*WHAT YOU WILL DO*
A – In the Acyrthosiphon pilosum description, what is the species' known altitudinal range?
B – Translate this sentence from the Acyrthosiphon pilosum description into Spanish: "The type specimens were collected in three localities of southern Spain and in eight localities of south-eastern France."
C – Turn the paragraph of the Acyrthosiphon pilosum description that begins "Distribution. The type specimens were collected" into a bulleted list that keeps its main facts.

*SOURCE DOCUMENT*
=== Section Start ===

Oviparous females ( Figures 2 View FIGURE 2 C–D), described from 3 specimens, all of them measured. Colour when alive unknown. Metric and meristic features in Table 1. Mounted specimens similar in shape and pigmentation to apterous viviparous females, but they have antennae and legs more extensively pigmented, spiracular and intersegmental sclerites always conspicuous and pigmented, siphunculi brown, and genital plate with two symmetric dusky spots ( Figure 2 View FIGURE 2 C). Tibiae of hind legs slightly enlarged on the proximal half, with round and small scent plates on proximal three-quarters of their length ( Figure 2 View FIGURE 2 D).

Biology. Acyrthosiphon pilosum sp. nov. lives on O. natrix , also on O. ramosissima , O. spinosa and possibly on other species of Ononis . Oviparous females were collected at two locations in southern France in mid-October, indicating that this species is holocyclic and monoecious, like other species of the genus.

Distribution. The type specimens were collected in three localities of southern Spain and in eight localities of south-eastern France. It could be assumed that this species also lives in areas of the Mediterranean coastal strip of Spain and France, but it must be very rare, since it has never been collected in the eastern Spanish provinces of Castellon, Valencia and Alicante, which have been intensively sampled by several authors. The known altitudinal range of the species is wide, from the sea level to 1700 m.

Types. Holotype: viviparous apterous female, FRANCE: Hautes-Alpes: Guillestre à Ceillac (1400 m), 23.VIII.1987, on O. natrix ; G. Remaudière leg.; collection of the Muséum national d’Histoire naturelle (Paris, France), sample 15425, measured specimen number 17. Paratypes: 65 viviparous apterous females and 6 alate females belonging to the same sample that the holotype; 66 apterous viviparous females, 27 alate viviparous females, FRANCE: Alpes-Maritimes: Coursegoules (640 m), 24.VI.1990, on O. natrix ; 1 apterous viviparous female, FRANCE: Hautes-Alpes: Guillestre à Ceillac (1400 m), 23.VIII.1987, on O. spinosa ; 1 oviparous female, FRANCE: Hautes-Alpes: La Grave (1520 m), 19.X.1986, on O. natrix ; 8 apterous viviparous females, FRANCE: Hautes-Alpes: Le Casset (1600 m), 9.VIII.1965, on O. sp.; 4 apterous viviparous females, 2 oviparous females, FRANCE: Hautes-Alpes: Risoul (1700 m), 16.X.1986, on O. natrix ; 8 apterous viviparous females, 4 alate viviparous females, FRANCE: Hautes-Alpes: Vars, nord (1550 m), 26.VII.1969, on O. natrix ; 1 apterous viviparous female, FRANCE: Hautes-Alpes: Villeneuve-la-Salle (1400 m), 19.VIII.1987, on O. natrix ; 4 apterous viviparous, SPAIN: Almería: El Alquián (5 m), 24.V.1980, on Ononis sp.; 2 apterous viviparous, SPAIN: Cádiz: Alcalá de los Gazules (170 m), 12.VI.1984, on Ononis ramosissima ; 6 apterous viviparous females, SPAIN: Granada: Lanjarón (660 m), 28.VI.1984, on O. natrix ; French specimens collected by G. Remaudière, and Spanish ones collected by Mier Durante & Nieto Nafría Muséum national d’Histoire naturelle (Paris, France) and Universidad de León (Leon, Spain) collections.

Etymology. The specific epithet of the new species, pilosum , is a Latin adjective in nominative singular and neutral gender, which means “hairy” and refers to the high number of setae that these aphids have on the first tarsal segments and on the distal segments of the rostrum.

=== Section End ===

*SOURCE MATERIAL*
=== Section Start ===

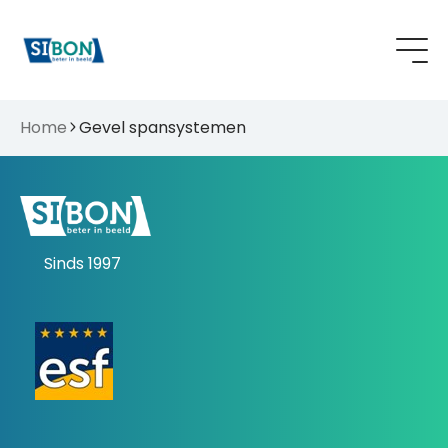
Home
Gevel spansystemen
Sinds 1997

=== Section End ===
=== Section Start ===

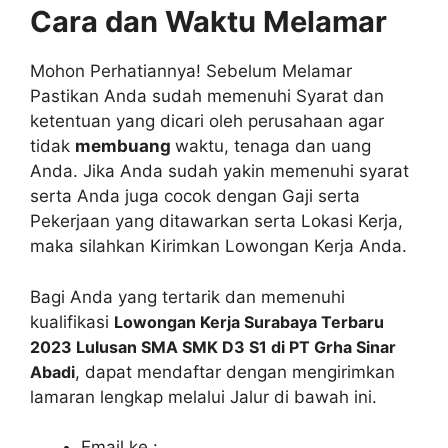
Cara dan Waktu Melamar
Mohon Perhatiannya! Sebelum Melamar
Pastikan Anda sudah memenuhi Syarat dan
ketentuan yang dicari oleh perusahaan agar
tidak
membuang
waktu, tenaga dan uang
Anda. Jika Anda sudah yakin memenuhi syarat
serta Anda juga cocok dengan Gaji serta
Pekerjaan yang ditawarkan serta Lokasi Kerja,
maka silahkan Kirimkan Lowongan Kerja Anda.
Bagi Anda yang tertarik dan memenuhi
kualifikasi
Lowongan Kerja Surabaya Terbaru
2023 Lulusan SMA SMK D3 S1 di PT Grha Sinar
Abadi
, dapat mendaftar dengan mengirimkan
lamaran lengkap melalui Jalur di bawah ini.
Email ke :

=== Section End ===

*TASK-BY-TASK ANSWERS*
A – From sea level to 1700 m.

B – Los especímenes tipo fueron recolectados en tres localidades del sur de España y en ocho localidades del sureste de Francia.

C –
- Type specimens came from three localities in southern Spain and eight in south-eastern France.
- The species may also live in parts of the Mediterranean coastal strip of Spain and France, but it must be very rare there.
- It has never been collected in the eastern Spanish provinces of Castellon, Valencia and Alicante, even though several authors have sampled them intensively.
- Its known altitudinal range is wide, from sea level to 1700 m.